*** Data extract ***

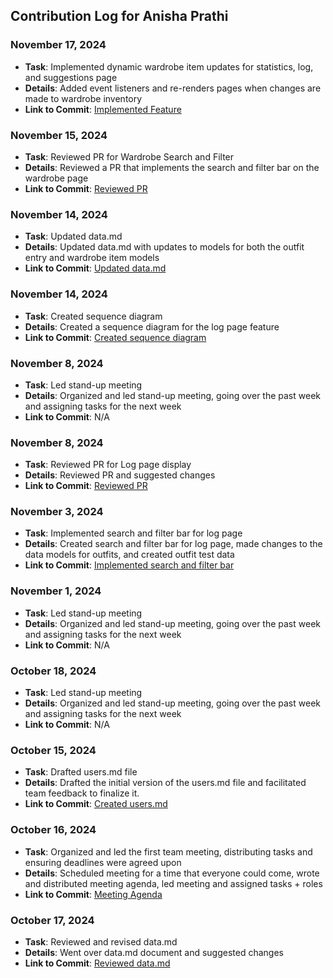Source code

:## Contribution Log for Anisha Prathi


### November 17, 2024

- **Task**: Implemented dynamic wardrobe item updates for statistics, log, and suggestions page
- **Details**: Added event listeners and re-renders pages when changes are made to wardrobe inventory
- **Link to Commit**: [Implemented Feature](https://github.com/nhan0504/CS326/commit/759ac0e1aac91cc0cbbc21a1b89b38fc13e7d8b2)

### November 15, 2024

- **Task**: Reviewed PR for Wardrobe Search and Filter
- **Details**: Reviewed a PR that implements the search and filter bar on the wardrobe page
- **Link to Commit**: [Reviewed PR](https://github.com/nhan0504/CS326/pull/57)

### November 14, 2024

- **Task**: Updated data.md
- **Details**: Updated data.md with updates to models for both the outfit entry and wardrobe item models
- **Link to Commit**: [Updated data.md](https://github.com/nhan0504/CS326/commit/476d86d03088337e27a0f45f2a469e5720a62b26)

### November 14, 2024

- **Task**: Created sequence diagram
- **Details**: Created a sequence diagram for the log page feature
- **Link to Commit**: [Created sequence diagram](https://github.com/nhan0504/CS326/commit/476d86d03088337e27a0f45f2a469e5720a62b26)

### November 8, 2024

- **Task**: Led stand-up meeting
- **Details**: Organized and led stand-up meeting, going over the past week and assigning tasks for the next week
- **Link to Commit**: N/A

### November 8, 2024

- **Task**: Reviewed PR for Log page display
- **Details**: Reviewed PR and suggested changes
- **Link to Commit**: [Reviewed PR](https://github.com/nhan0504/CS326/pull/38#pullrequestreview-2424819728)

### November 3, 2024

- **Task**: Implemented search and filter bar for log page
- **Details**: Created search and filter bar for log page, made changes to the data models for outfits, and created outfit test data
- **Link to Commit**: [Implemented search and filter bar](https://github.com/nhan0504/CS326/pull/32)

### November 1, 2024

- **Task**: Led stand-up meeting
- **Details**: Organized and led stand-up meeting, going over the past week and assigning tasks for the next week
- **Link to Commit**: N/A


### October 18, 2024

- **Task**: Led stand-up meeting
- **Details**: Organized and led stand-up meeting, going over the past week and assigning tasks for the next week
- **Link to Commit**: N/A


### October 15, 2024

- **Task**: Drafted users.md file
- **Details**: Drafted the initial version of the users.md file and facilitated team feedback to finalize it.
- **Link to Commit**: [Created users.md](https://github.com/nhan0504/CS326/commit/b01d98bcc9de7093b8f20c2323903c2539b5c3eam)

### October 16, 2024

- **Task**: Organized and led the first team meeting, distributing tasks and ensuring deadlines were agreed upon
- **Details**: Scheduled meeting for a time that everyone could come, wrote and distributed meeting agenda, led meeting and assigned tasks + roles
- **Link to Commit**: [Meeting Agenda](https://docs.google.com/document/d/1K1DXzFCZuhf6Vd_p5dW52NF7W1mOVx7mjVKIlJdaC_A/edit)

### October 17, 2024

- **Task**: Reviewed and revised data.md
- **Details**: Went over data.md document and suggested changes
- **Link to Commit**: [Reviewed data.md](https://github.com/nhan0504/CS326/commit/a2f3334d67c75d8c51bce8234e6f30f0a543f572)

*** End of Data extract ***
*** Data extract ***

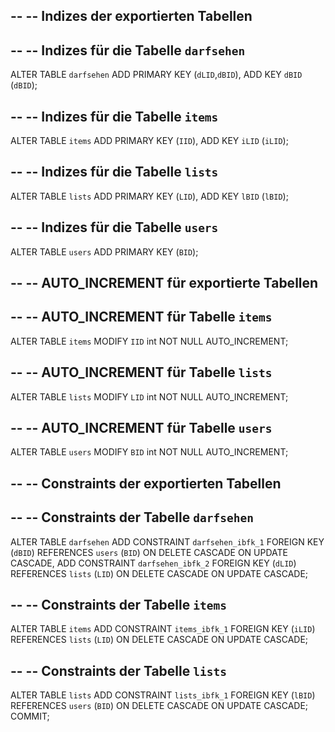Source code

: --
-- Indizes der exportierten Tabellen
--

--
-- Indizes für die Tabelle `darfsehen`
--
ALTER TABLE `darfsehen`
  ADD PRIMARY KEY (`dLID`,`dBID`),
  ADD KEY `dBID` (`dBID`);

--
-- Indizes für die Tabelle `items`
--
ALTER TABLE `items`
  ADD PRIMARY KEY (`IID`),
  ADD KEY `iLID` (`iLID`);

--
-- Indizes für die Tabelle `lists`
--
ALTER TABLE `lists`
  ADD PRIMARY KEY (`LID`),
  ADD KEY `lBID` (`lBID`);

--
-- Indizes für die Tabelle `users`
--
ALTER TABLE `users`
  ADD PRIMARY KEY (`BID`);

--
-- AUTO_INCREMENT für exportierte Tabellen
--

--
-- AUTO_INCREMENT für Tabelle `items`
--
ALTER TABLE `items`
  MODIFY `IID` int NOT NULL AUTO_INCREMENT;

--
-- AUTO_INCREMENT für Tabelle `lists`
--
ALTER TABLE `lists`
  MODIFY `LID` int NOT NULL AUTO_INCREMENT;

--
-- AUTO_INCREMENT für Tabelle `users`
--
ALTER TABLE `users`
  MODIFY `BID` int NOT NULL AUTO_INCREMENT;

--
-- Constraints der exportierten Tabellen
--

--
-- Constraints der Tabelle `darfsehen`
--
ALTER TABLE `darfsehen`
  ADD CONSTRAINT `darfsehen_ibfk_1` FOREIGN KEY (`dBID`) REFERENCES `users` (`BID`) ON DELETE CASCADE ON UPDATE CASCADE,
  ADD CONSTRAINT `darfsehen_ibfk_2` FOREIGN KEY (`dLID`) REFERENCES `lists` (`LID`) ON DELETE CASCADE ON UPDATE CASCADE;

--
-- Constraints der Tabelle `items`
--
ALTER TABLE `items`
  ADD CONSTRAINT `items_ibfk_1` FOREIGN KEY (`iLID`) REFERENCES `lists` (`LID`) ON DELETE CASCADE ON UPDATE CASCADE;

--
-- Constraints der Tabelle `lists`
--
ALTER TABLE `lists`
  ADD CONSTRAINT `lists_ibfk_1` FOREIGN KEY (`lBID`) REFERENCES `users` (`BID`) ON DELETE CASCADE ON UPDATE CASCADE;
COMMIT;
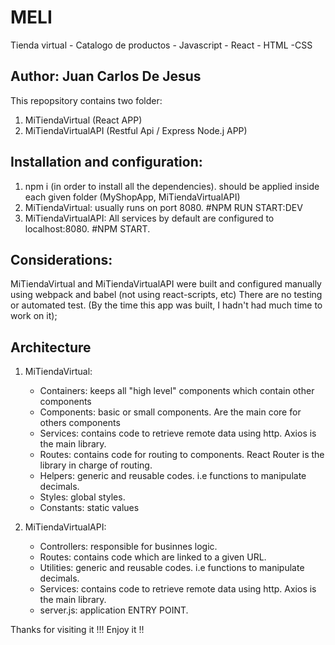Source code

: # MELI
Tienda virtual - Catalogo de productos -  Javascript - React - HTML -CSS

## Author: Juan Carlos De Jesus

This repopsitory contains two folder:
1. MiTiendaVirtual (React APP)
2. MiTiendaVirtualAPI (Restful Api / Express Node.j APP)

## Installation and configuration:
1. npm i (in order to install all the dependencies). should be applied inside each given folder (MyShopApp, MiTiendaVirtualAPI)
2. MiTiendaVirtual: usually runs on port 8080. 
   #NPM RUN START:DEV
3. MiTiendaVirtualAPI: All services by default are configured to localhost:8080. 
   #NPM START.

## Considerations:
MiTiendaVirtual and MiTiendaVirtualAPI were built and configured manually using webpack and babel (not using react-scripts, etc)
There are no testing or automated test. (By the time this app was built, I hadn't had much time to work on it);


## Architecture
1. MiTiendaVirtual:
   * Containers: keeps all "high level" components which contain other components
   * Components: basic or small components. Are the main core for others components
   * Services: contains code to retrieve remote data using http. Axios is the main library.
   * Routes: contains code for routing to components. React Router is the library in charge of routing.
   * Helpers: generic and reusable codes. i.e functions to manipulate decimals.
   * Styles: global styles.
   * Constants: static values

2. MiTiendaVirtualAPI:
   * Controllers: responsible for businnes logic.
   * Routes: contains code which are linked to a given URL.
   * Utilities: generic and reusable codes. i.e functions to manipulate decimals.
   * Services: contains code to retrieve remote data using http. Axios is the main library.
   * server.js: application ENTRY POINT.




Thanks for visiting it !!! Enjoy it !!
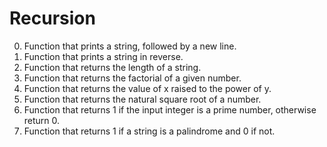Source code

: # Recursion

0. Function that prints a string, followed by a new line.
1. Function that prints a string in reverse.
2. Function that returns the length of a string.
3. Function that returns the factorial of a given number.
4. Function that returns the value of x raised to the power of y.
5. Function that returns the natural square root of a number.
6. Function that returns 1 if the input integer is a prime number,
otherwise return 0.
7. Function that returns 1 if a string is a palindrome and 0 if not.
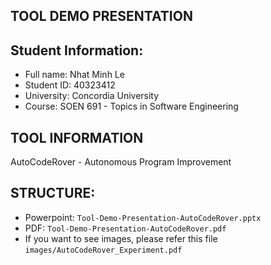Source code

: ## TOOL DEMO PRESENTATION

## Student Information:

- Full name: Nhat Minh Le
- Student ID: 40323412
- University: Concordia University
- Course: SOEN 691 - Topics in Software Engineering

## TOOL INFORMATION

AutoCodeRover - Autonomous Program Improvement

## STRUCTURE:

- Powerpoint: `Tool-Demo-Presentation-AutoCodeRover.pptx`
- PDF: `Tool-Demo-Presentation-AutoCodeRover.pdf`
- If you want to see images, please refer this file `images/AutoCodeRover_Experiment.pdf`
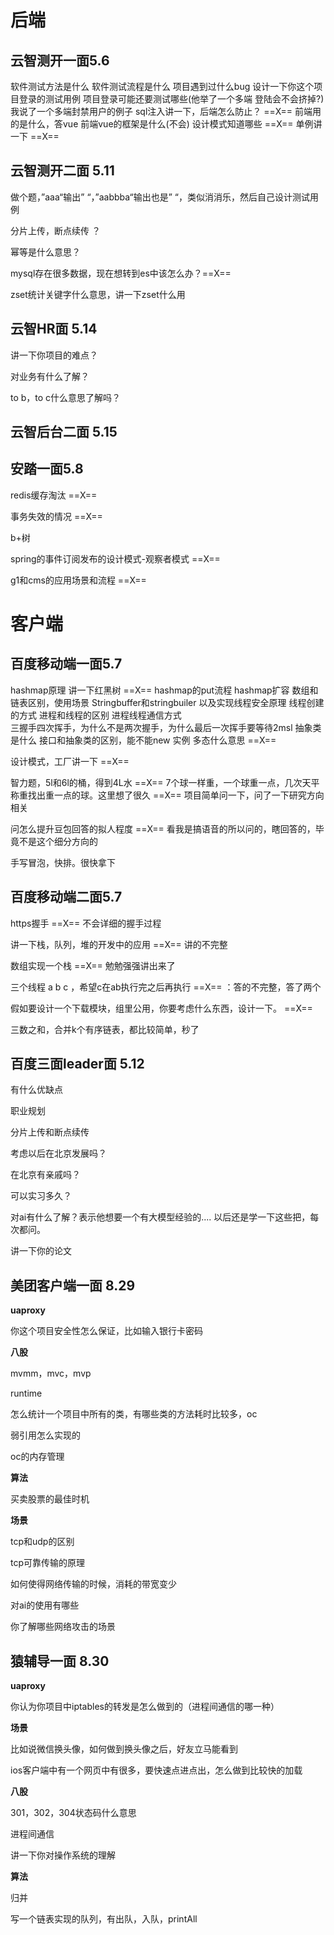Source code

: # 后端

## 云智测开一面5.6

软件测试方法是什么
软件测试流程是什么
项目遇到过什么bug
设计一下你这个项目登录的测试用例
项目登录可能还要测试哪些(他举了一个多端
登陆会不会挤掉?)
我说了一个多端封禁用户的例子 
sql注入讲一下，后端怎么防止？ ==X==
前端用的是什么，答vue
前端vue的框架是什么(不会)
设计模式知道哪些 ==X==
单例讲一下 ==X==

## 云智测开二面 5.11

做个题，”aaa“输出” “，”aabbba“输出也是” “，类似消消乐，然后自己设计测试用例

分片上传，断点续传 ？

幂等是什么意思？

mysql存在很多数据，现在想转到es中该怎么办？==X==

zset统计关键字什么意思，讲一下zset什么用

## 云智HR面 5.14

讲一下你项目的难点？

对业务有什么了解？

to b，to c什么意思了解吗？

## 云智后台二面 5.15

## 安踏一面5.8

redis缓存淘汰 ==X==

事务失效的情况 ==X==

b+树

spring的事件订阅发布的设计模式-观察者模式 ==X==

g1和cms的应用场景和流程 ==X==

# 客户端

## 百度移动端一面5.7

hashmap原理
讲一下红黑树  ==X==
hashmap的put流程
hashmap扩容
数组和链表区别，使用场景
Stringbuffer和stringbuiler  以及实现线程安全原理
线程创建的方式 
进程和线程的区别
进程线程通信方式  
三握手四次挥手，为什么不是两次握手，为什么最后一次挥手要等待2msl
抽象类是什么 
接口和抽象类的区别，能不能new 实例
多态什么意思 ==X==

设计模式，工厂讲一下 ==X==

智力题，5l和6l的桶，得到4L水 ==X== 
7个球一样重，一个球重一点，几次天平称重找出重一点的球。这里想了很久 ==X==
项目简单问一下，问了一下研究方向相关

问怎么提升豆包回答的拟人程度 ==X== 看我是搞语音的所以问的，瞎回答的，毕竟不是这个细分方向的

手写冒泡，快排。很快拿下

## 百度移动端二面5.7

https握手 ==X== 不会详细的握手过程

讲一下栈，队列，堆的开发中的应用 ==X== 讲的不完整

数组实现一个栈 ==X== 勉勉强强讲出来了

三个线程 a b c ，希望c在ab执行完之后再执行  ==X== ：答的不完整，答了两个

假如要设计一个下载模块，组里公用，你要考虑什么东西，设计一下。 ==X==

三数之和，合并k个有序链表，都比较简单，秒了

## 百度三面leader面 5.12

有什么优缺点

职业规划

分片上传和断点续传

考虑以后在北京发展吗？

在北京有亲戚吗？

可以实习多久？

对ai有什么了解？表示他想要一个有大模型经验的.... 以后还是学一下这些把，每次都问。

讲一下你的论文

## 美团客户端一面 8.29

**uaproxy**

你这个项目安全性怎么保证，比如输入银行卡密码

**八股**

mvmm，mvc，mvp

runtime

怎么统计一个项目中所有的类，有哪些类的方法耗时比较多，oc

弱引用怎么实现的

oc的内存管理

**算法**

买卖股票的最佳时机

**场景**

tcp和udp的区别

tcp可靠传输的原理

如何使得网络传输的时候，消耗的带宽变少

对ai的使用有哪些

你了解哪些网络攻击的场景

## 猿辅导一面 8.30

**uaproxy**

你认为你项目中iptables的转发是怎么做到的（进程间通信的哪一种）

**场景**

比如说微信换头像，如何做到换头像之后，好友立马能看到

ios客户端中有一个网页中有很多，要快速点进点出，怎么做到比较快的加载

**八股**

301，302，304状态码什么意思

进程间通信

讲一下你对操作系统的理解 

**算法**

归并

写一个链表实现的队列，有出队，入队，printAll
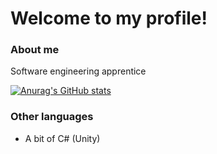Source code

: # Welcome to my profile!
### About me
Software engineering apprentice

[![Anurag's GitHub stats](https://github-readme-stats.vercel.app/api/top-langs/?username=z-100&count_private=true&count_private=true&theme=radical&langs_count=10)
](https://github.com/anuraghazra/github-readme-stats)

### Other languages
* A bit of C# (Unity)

*** End of Data extract ***
*** Data extract ***

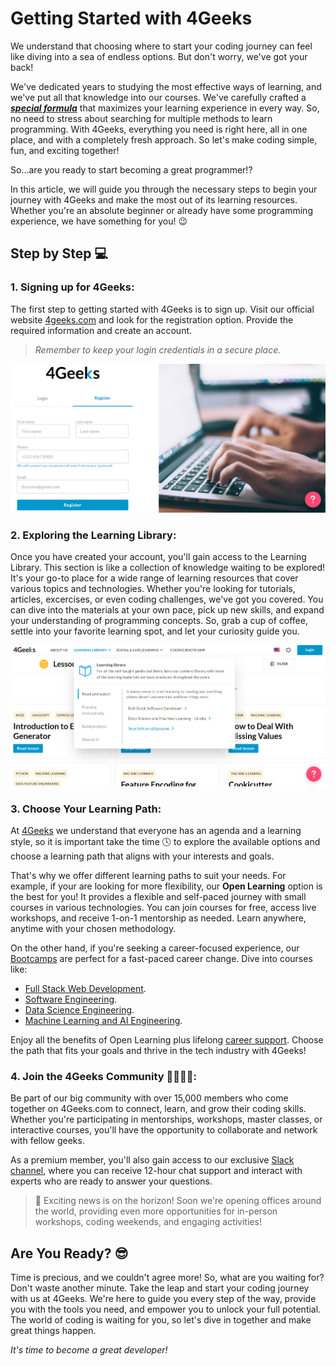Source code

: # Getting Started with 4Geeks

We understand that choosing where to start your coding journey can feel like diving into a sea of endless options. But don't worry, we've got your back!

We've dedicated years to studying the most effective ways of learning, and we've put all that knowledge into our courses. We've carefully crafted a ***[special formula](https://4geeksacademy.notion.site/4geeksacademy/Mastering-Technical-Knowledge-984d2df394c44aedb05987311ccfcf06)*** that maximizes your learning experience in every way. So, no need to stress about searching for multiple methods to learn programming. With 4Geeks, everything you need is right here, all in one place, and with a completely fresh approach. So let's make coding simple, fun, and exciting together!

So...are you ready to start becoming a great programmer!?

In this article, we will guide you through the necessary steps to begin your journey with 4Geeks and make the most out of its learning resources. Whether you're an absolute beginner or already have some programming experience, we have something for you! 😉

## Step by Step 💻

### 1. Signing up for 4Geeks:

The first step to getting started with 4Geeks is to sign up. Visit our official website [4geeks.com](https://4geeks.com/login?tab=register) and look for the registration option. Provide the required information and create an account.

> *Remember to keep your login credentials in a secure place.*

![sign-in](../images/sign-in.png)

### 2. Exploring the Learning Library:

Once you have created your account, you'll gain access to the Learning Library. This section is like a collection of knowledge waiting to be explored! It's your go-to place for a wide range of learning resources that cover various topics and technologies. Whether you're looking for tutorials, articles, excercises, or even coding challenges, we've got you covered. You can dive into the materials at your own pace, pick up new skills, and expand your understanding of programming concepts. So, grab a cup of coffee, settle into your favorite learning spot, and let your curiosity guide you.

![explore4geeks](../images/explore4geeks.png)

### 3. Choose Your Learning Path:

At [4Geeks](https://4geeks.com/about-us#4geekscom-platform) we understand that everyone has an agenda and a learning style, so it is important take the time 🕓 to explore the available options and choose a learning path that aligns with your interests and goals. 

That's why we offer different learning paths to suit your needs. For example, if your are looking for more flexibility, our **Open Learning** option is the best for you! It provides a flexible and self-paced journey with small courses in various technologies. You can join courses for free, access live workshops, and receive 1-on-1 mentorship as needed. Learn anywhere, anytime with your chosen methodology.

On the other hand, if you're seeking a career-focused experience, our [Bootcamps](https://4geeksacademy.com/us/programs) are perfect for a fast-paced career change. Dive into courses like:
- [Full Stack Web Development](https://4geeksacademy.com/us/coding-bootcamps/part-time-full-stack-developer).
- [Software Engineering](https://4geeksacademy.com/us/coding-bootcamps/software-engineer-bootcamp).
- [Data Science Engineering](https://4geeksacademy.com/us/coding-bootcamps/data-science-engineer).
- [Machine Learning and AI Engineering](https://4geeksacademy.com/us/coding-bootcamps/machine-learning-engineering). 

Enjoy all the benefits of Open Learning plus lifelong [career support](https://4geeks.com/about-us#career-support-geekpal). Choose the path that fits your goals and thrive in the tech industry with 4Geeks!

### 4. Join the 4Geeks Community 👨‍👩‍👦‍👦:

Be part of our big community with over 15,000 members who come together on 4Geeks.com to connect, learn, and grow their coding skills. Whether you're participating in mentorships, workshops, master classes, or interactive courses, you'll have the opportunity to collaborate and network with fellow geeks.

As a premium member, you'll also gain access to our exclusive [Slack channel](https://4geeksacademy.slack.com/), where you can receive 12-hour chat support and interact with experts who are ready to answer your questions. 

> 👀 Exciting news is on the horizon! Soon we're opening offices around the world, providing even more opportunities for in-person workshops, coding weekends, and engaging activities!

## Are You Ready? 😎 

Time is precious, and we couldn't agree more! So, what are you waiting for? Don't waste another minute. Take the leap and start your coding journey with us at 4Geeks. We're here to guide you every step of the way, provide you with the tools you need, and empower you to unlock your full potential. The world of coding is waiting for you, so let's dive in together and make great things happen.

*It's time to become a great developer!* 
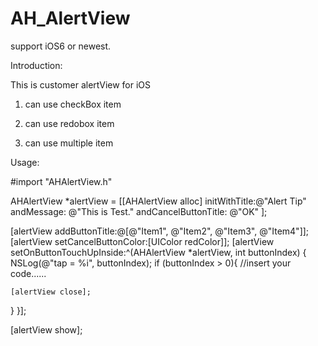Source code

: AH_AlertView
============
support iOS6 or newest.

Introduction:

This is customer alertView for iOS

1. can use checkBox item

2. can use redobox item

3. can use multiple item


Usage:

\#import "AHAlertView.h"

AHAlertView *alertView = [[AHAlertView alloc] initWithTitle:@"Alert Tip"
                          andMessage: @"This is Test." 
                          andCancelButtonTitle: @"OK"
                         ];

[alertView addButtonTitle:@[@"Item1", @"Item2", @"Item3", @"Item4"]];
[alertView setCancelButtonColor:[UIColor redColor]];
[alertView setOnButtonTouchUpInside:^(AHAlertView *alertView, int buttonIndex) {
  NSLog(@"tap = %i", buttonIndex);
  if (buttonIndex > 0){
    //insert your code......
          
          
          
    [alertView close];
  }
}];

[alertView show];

*** End of Data extract ***

## Task directions
Copy out the lines word for word, from the line containing "### 1. Signing" up to and including the line containing "At [4Geeks](https://4geeks.com/about-us#4geekscom-platform) we".

## Expected answer
### 1. Signing up for 4Geeks:

The first step to getting started with 4Geeks is to sign up. Visit our official website [4geeks.com](https://4geeks.com/login?tab=register) and look for the registration option. Provide the required information and create an account.

> *Remember to keep your login credentials in a secure place.*

![sign-in](../images/sign-in.png)

### 2. Exploring the Learning Library:

Once you have created your account, you'll gain access to the Learning Library. This section is like a collection of knowledge waiting to be explored! It's your go-to place for a wide range of learning resources that cover various topics and technologies. Whether you're looking for tutorials, articles, excercises, or even coding challenges, we've got you covered. You can dive into the materials at your own pace, pick up new skills, and expand your understanding of programming concepts. So, grab a cup of coffee, settle into your favorite learning spot, and let your curiosity guide you.

![explore4geeks](../images/explore4geeks.png)

### 3. Choose Your Learning Path:

At [4Geeks](https://4geeks.com/about-us#4geekscom-platform) we understand that everyone has an agenda and a learning style, so it is important take the time 🕓 to explore the available options and choose a learning path that aligns with your interests and goals. 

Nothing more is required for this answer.